When I was a young girl, my mom told me that I could be anything I wanted to be, so I started dreaming…..
Memories; the good and the bad……
I have many wonderful memories of my childhood, like growing up on a farm, being around animals, reading under the weeping willow tree, eating fresh strawberries from my mom’s garden, and roller skating from the house to the barn. I loved living on the farm.
I loved helping my mother work in her garden. In fact, I remember picking beans for her, then eating most of them, before returning to the kitchen, with an almost empty pot. Mom just laughed and told me to go pick some more, or the time, Dad tried to teach me how to ride a used, old looking, riding mower, and I ended up going around and around in a big circle. Dad laughed so hard, as he chased the mower to rescue me.
I loved telling the kittens stories, and singing along with my favorite singer, Connie Francis; holding my hairbrush, and swaying around my bedroom. The farm was a place that allowed me to be me.
I also have some sad memories of my childhood, like being bullied in school because I wore the same outfit three or more times a week; because I was short and chubby; because I had a freckled face; because I sported a yearly tight perm; because I ate the same lunch everyday, and because I was not very good in math. The more I tried, the more mistakes I made, which always ended up, with me being called stupid.
I am not afraid to say, that school was not a happy place for me. It was a place that changed me into two people. A quiet shy girl who rarely raised her hand, even when she knew the answer. A girl who was falsely accused of the cat, having her tongue, and the girl who never volunteered for anything.
I rode the bus in silence to school and home. The only good thing about the ride home was that the big yellow bus took me to my safe haven, where I could be the real me. Where I could sing and dance, talk to the animals and be with my family. I talked from the time my foot hit the last step on the bus and stopped when I closed my eyes at night. I loved my family and I never let them know what was happening to me at school.
Dream a little dream…….
When I was little, I loved to play school. I would line up anything stuffed to be my students. Mom, once told me I even tried to get the cats to sit still for a lesson, which lasted all of two seconds. She shared with me, how much she enjoyed listening to the one way conversations, I had with my pretend students. I remember playing school a lot all through my elementary school years. It’s funny, math wasn’t hard in my pretend classroom and I never made any of my pretend students feel stupid. I dreamed of being a teacher someday. I kept that dream, my secret.
As a child, I love to make up stories about the animals on the farm. I would tell those stories to Mom, and my two much younger sisters.
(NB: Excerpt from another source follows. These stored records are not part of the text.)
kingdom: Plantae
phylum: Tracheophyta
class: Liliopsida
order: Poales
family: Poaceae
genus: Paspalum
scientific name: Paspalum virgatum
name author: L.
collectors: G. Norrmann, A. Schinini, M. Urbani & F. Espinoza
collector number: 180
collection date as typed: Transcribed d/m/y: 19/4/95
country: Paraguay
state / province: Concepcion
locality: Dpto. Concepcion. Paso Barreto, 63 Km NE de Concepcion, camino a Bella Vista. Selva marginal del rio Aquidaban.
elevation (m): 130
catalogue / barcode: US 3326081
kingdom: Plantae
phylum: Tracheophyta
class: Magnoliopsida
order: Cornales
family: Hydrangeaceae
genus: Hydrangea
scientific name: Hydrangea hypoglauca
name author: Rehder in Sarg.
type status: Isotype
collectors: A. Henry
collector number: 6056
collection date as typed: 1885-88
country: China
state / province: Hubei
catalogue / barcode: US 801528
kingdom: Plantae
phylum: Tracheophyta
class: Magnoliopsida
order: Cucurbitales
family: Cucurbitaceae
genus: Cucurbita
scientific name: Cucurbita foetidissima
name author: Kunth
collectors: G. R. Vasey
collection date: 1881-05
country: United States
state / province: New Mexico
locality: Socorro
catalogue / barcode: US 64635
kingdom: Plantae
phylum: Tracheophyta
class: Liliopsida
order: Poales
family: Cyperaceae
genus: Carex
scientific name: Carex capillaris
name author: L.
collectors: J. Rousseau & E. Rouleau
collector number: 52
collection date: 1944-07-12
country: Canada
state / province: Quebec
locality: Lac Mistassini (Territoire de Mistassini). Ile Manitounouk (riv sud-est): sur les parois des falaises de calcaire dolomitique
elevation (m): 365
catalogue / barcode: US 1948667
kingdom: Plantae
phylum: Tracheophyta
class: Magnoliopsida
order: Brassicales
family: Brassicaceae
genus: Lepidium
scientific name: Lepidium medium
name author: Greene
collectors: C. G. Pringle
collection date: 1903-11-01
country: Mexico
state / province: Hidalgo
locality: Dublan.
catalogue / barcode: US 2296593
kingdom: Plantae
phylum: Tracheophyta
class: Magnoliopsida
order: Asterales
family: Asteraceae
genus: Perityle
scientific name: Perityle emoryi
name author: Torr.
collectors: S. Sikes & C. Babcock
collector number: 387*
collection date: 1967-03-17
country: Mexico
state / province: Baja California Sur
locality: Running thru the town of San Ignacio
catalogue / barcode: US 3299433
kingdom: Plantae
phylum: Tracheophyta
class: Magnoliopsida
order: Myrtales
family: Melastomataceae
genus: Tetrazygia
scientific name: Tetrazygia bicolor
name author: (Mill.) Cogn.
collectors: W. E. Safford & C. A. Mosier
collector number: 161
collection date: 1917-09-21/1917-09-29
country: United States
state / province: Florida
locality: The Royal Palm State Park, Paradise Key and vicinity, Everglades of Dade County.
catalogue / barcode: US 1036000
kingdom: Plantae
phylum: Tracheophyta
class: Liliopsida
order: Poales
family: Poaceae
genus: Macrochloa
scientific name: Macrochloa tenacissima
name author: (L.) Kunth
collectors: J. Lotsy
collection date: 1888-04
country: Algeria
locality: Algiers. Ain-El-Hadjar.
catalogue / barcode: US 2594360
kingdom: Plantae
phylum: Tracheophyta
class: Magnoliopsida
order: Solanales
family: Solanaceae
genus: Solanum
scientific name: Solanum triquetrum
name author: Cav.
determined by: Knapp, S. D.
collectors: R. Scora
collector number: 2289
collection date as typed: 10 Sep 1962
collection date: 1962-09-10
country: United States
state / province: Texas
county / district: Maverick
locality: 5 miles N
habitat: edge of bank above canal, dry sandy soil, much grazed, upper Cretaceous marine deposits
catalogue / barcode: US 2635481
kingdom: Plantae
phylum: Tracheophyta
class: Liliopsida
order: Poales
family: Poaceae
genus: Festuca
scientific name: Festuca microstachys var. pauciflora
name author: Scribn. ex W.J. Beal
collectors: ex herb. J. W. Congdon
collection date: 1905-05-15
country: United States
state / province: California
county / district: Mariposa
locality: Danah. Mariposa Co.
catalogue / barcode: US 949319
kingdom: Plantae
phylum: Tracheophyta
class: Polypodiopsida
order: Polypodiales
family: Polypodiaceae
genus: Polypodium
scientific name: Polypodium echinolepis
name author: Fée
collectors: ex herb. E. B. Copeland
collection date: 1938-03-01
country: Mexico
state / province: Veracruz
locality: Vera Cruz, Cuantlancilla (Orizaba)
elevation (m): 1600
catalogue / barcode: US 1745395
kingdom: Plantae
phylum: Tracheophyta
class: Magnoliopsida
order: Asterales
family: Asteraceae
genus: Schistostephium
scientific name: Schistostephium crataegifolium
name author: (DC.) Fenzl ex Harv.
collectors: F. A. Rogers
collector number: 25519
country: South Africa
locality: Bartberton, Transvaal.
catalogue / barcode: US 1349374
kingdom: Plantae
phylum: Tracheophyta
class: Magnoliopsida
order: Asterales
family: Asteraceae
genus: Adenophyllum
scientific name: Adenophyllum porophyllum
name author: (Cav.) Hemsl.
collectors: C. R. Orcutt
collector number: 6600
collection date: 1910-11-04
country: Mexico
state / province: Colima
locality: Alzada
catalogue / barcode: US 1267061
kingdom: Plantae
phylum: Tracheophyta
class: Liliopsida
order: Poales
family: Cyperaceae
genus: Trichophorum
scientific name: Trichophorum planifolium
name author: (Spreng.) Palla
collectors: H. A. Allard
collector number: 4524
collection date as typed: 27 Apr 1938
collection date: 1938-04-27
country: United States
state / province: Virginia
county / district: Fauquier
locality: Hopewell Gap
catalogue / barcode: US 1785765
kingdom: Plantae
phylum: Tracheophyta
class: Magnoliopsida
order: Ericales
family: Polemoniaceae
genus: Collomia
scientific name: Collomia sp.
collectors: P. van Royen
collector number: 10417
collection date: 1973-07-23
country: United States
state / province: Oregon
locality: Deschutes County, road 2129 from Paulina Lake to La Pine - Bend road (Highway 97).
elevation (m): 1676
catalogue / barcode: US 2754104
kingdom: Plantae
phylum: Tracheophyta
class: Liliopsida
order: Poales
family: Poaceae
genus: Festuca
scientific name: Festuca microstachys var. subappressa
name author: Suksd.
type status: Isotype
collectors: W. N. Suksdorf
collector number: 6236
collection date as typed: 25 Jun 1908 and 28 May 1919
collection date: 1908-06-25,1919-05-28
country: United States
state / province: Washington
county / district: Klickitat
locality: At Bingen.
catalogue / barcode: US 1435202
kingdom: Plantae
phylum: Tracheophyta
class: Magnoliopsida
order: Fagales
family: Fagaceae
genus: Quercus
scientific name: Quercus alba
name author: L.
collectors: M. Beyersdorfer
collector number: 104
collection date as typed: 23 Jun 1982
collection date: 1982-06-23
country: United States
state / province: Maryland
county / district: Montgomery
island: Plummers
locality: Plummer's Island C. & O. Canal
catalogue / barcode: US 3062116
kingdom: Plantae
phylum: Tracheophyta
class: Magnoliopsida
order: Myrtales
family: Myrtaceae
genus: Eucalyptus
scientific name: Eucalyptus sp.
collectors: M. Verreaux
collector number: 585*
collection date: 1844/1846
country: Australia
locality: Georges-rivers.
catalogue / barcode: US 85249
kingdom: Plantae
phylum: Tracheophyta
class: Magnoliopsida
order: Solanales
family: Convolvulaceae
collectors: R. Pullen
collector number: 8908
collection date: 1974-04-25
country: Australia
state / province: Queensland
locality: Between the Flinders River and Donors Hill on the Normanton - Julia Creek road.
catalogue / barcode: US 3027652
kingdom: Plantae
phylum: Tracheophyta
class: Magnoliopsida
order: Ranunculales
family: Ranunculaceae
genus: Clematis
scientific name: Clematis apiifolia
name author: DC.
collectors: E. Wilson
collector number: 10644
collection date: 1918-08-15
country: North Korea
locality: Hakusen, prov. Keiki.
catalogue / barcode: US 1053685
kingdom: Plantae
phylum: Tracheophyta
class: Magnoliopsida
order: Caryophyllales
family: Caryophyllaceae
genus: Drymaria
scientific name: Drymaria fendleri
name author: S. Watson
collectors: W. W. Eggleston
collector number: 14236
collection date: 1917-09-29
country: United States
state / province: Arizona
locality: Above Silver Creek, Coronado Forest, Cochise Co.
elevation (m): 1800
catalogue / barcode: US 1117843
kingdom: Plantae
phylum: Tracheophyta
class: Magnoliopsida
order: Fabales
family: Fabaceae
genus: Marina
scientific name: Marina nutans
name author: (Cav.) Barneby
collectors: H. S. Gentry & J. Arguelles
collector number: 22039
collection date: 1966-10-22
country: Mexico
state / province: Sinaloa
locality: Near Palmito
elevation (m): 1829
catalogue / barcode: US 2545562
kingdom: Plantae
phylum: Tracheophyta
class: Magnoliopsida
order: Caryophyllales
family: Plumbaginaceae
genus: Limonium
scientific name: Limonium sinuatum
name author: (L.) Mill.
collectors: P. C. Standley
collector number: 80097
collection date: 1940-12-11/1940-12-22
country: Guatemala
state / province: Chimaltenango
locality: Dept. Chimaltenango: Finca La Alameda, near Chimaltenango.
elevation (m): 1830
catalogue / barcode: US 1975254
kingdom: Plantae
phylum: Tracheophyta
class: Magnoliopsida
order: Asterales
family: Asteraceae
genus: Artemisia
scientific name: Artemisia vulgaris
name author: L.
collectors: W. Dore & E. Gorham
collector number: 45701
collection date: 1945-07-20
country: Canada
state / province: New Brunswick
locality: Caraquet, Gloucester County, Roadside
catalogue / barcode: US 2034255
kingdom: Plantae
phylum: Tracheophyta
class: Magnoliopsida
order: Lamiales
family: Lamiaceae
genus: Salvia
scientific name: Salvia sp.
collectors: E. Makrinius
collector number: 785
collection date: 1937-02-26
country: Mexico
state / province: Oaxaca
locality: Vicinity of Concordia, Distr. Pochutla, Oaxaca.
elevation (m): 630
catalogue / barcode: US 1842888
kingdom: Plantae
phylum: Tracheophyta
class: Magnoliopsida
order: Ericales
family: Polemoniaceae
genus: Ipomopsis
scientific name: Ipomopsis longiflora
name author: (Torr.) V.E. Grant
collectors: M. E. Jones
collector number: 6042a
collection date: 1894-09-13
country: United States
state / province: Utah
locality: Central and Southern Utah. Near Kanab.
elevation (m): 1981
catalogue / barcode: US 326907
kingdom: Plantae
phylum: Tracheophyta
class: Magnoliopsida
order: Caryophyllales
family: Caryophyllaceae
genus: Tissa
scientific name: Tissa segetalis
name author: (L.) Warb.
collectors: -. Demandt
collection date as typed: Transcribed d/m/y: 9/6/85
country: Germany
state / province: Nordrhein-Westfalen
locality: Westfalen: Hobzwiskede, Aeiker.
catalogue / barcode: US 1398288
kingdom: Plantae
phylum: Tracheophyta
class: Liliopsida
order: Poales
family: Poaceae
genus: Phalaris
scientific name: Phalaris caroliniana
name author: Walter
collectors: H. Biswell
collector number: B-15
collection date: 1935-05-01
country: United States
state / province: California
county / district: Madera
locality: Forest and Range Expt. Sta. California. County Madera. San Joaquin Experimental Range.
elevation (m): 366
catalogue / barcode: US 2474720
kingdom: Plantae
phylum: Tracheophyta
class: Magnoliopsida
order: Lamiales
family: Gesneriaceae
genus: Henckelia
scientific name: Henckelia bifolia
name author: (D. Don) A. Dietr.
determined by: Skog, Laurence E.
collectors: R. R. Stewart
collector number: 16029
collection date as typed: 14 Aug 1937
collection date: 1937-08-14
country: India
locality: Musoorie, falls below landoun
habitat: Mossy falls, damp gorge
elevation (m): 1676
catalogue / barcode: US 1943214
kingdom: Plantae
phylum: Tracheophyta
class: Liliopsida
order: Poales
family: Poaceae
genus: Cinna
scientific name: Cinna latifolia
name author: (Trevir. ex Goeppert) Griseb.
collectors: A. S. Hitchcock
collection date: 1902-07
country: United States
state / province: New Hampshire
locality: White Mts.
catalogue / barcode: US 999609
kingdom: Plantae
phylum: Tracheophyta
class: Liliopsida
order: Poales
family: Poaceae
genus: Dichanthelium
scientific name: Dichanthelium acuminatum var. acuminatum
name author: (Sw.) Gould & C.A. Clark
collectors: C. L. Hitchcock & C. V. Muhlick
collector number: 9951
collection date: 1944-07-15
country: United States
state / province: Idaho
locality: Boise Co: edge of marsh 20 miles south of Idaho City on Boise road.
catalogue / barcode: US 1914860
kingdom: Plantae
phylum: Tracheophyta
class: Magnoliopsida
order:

Of course, the cats, kittens and the animals on the farm were my sounding boards for the adventures I conjured up. I dreamed of being a storyteller and writer someday. I kept that dream my secret.
I dreamed of being a mother, just like my mom……
As the story goes……..
I was happy when I left elementary school and went to junior high, then high school, but honestly nothing changed. The bullies were still there, just older and bigger. They were still cruel, and I was still the quiet girl. I worked hard in school and earned pretty good grades. Back then, I knew my parents would not have the money to send me to college, so I took business classes, in which, I did quite well. But, I knew that my dream of being a teacher was not going to happen.
As the story goes, I worked after high school, got married and raised four children. When my youngest child, was in high school, the dream of becoming a teacher, tugged at my heart. I was 35 when I had a conversation with my husband about my dream. He gave me his blessing. I was on cloud nine until, some folks told me that I was out of my mind. But I was grown-up now. I had confidence in myself. I knew it would be hard work, but I was not afraid. I had to try.
My next step was to talk to an advisor at our local community college. They welcomed me with open arms as did, East Stroudsburg University. I was thirty six when I started. It was not easy, but, I was determined. I was doing this for my dream. I wanted to be a teacher that would make a difference, one that would encourage not discourage. I needed to prove to myself that I could accomplish something positive, unlike, what I heard throughout my school years from my peers, and some teachers.
Something wonderful happened to me at college, I enjoyed it! Every minute of it. I made friends, laughed and never felt alone. I always made sure to treat everyone with respect and kindness. However, the best experience, was when I graduated. I made it, Honors and all.
I taught for twenty-three years and enjoyed every minute of it. I loved my students! The year I retired, I started on my next dream, writing. It is my hope to make a difference with my words. I am a published author and am now working on my first novel.
Still dreaming……
I will never stop dreaming and neither should you! The sky is the limit. Go For It!
My heartfelt prayer…..
Each day, I pray that the bullying will stop. The pain and memories can last a life time. We are all important, and we all have dreams. We are all in this life together. Let’s reach out to one another, and build relationships that grow and inspire, all those we love, and know; encouraging not discouraging. So dear readers, always remember; when we help others, we help ourselves.
My question to you: How can we change a bully’s heart?
Cindy enjoy reading about your dreams,glad your dreams are coming true. Great job. Bless you for following your dreams.